Enhanced Unstructured Data Support

erwin Data Intelligence provides support for unstructured data, enabling your organization to ingest, analyze, and govern files that do not follow a predefined schema. This capability extends metadata management to documents and media files, allowing previously unmanaged content to be brought into the erwin DI governance framework.

It supports a wide range of unstructured file formats, including the following:

Document Formats:
PDF, Word (DOC/DOCX), Excel (XLS/XLSX), Text (TXT), RDF, PPT, HTML, and Markdown.
Media/Binary Formats:
PNG, JPG/JPEG, GIF, BMP, and TIFF.

The extracted information is then transformed into governed metadata assets, represented as tables, columns, and attributes within the catalog. Additionally, Sensitive Data Identification (SDI) is applied automatically to detect and tag sensitive information.

Files up to 1 GB can be processed directly through the UI, while larger files can be best handled using Scheduled Scans to minimize performance impact.

Once published, the metadata is available for search, governance, and analysis.

Prerequisite

Before profiling unstructured data, you must install and configure Tesseract. Tesseract OCR is required on Windows, Red Hat and Ubuntu servers to process image-based files.

Installing and Configuring Tesseract

This section walks you through the steps to install and configure Tesseract for Windows, Red Hat and Ubuntu. This process involves:

Installing Tesseract for Windows
Installing Tesseract for Red Hat
Installing Tesseract for Ubuntu

Profiling Unstructured Data

To profile unstructured data for automated ingestion, follow these steps:

Click New Environment.

The New Environment page appears and displays supported database in the Datasources tab.

Select Other.

The Configuration Details tab appears and displays connection details for Other datasources. The connection details vary based on database selection.

Alternatively, enter a keyword in the search bar to search for datasources.
Enter appropriate values in the fields. Fields marked with a red asterisk are mandatory.
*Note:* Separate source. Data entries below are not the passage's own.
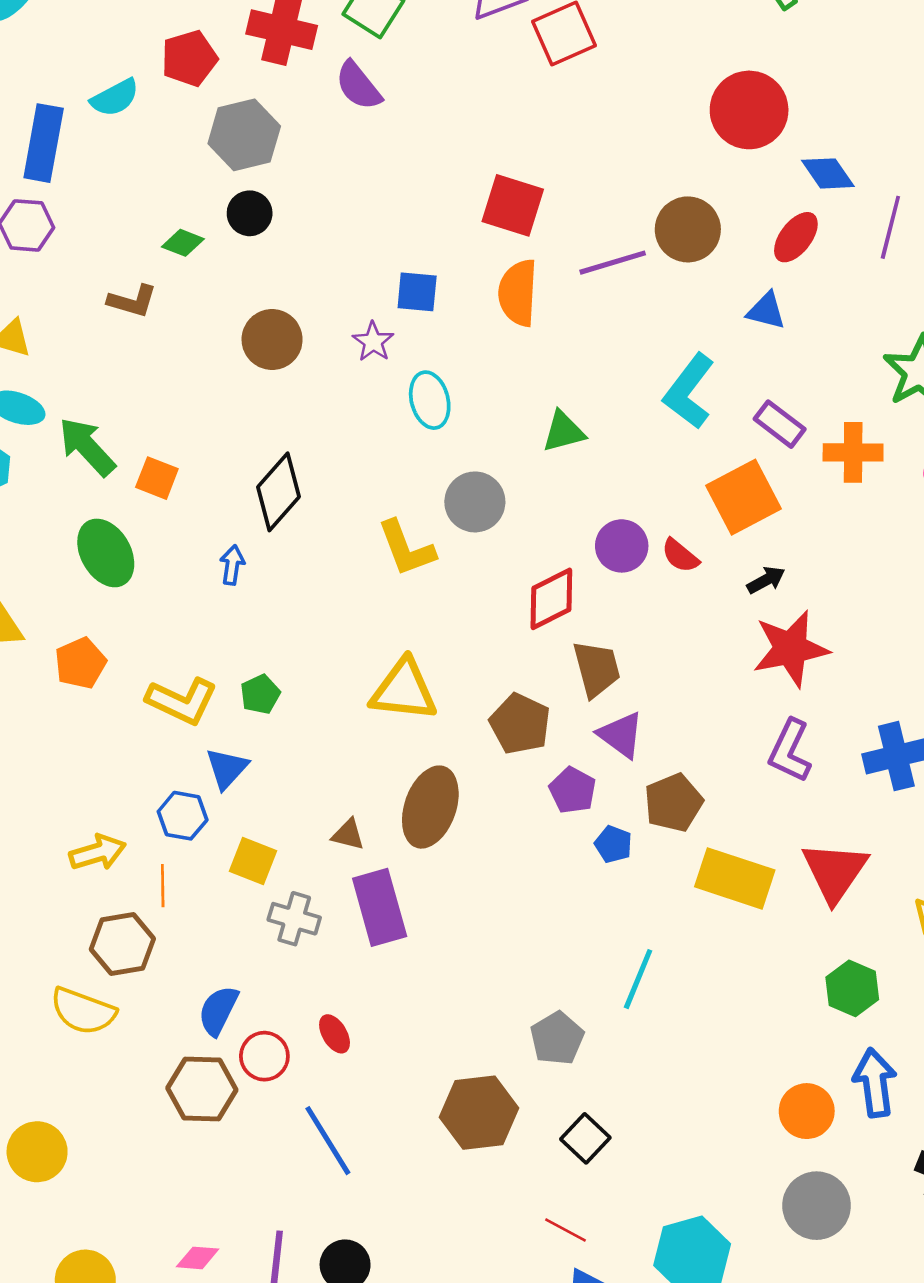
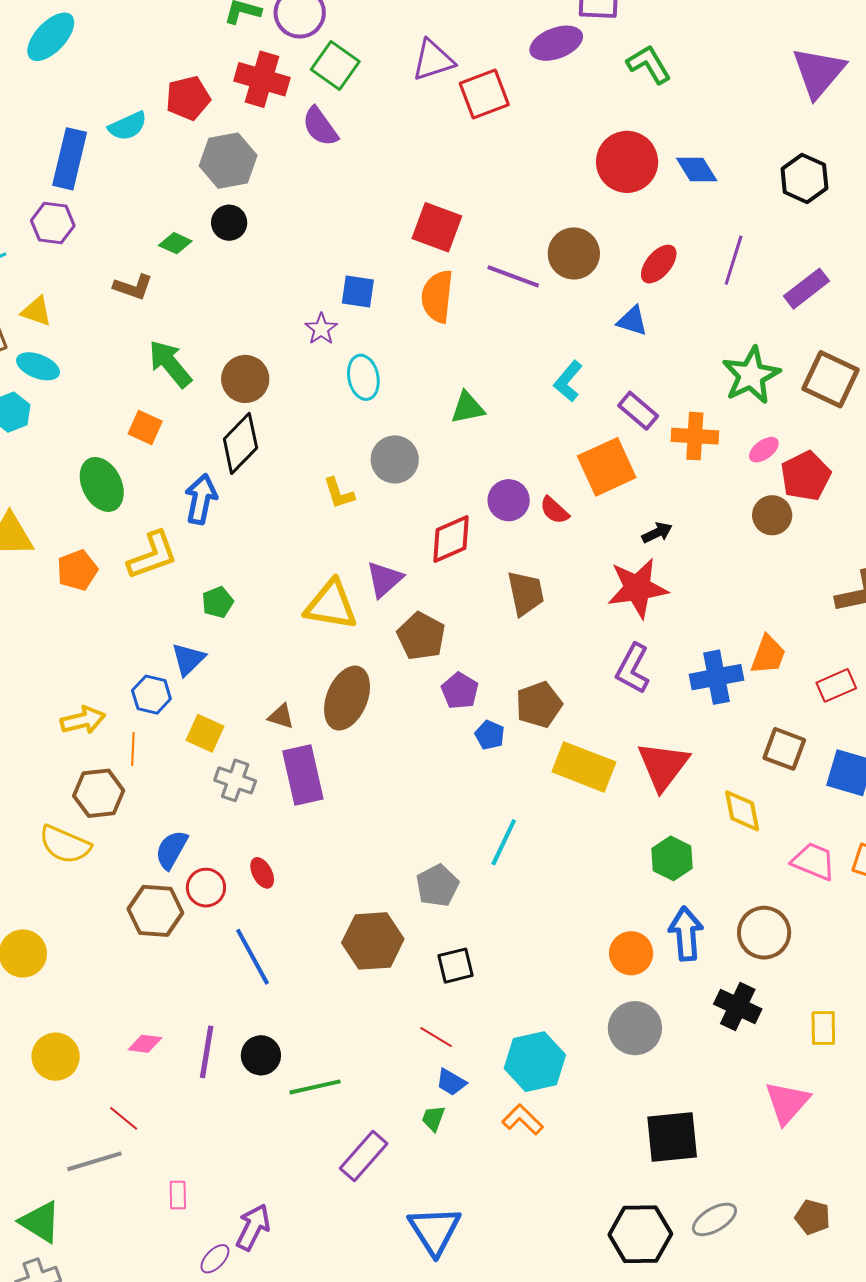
blue diamond: (828, 173) -> (697, 169), moved
purple line: (613, 263) -> (513, 276), turned 34
brown circle: (272, 340) -> (245, 379), moved
cyan L-shape: (689, 391) -> (568, 381), size x0.7
green arrow: (87, 447) -> (170, 364), moved
yellow L-shape: (406, 548) -> (339, 493), size x0.7
blue arrow: (232, 565) -> (201, 499), size x1.6
black arrow: (766, 580) -> (657, 533), moved
brown trapezoid: (597, 669) -> (526, 593), moved
yellow L-shape: (182, 701) -> (152, 555), moved, turned -48
purple triangle: (621, 735) -> (384, 579), moved, turned 39
black square: (585, 1138) -> (456, 966), turned 30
Switch to the Connection Properties tab.

Enter appropriate values in the fields. Refer to the following table for field descriptions.

Field Name	Description
Driver Name	Specifies the JDBC driver name for connecting to the database. Set this field to com.quest.erwin.jdbc.OpenJDBCDriver.
Url	Specifies the full JDBC URL that represents the location from which unstructured data files are read. All files located within this path and its subfolders are considered for scanning. This field requires a network drive path that the Tomcat service has access to. Set this field to jdbc:openjdbc:<path accessible to Tomcat>. For example, jdbc:openjdbc:C:\XYZ.
IP Address/Host Name	Specifies the IP address or server host name of the database. Set these fields to NA.
DBMS Name/DSN	Specifies the database name being used to connect to the environment. Set this field to NA.
Port	Specifies the port to connect with the database. Set this field to NA.
User Name	Specifies the database user name. Set this field to NA.

Click to save connection.

This allows erwin DI to ingest and scan all the files.